### Request
Whenever a line of the material contains the string "assign", it should be copied.

------

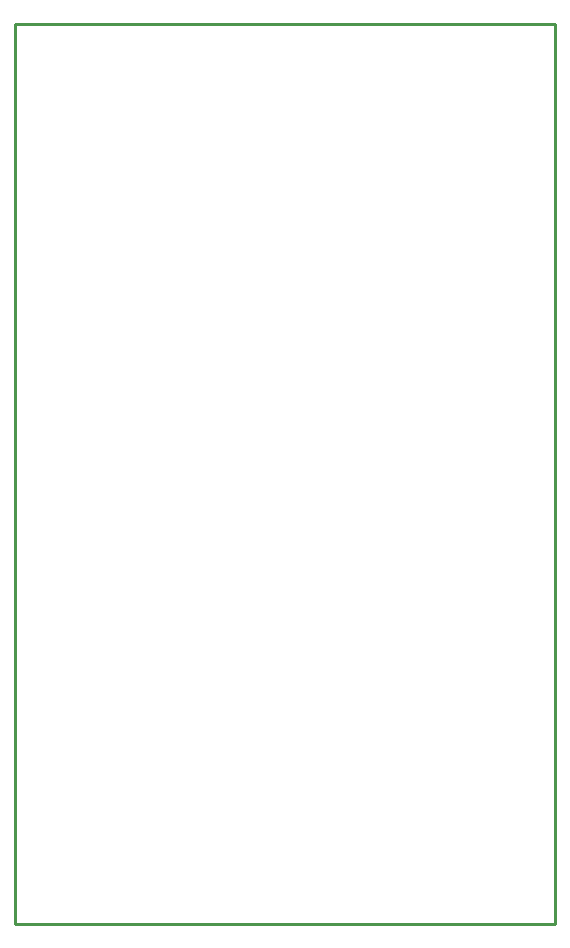
<source format=gbr>
G04 start of page 6 for group 4 idx 6 *
G04 Title: (unknown), outline *
G04 Creator: pcb 20140316 *
G04 CreationDate: Wed 27 Jan 2016 09:28:51 PM GMT UTC *
G04 For: veox *
G04 Format: Gerber/RS-274X *
G04 PCB-Dimensions (mil): 1800.00 3000.00 *
G04 PCB-Coordinate-Origin: lower left *
%MOIN*%
%FSLAX25Y25*%
%LNOUTLINE*%
%ADD33C,0.0100*%
G54D33*X0Y300000D02*Y0D01*
Y300000D02*X180000D01*
X0Y0D02*X180000D01*
Y300000D02*Y0D01*
M02*

</source>
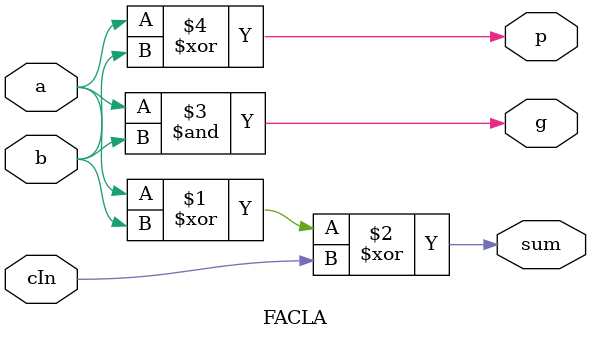
<source format=sv>
module FACLA (
  input   a, b, cIn,
  output  sum, g, p
);
  // Define your modified Full-Adder for the carry-look ahead here
  
  assign sum = a ^ b ^ cIn;
  assign g = a & b;
  assign p = a ^ b;

endmodule

</source>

------

### Exercise response
  assign sum = a ^ b ^ cIn;
  assign g = a & b;
  assign p = a ^ b;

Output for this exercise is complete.